◆ **Problem to work on**: Copy every line of the material below word for word, leaving the pictures out of your answer.

◆ **Supplied records**:
···

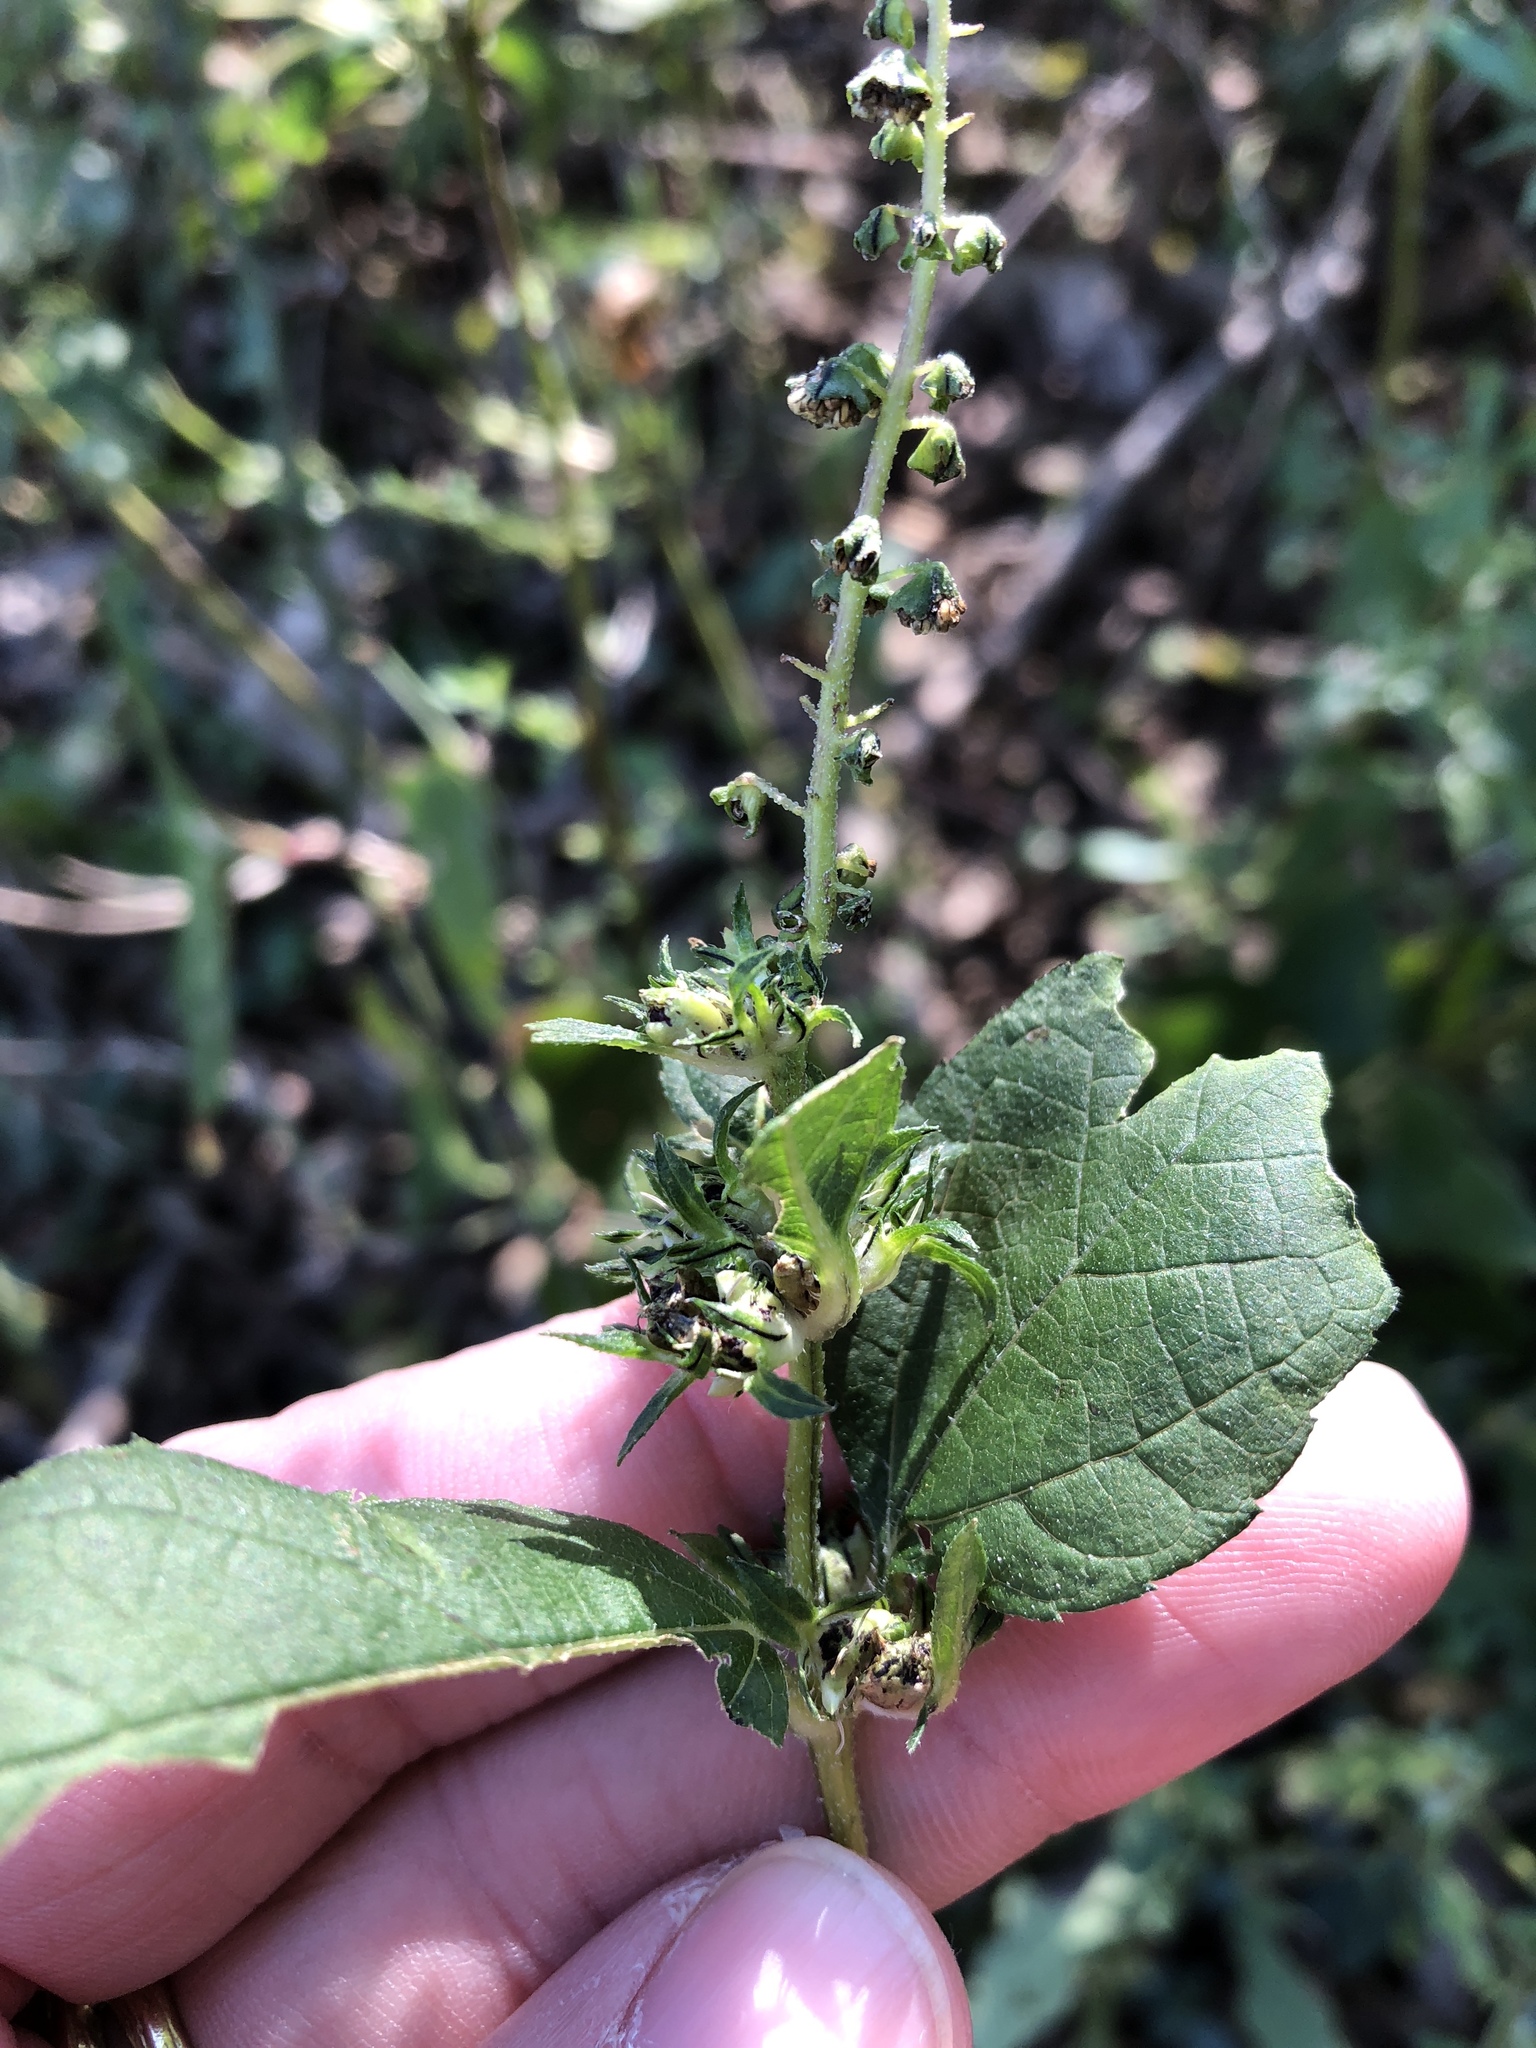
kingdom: Plantae
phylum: Tracheophyta
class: Magnoliopsida
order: Asterales
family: Asteraceae
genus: Ambrosia
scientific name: Ambrosia trifida
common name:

···

◆ **Solution to this task**:
kingdom: Plantae
phylum: Tracheophyta
class: Magnoliopsida
order: Asterales
family: Asteraceae
genus: Ambrosia
scientific name: Ambrosia trifida
common name:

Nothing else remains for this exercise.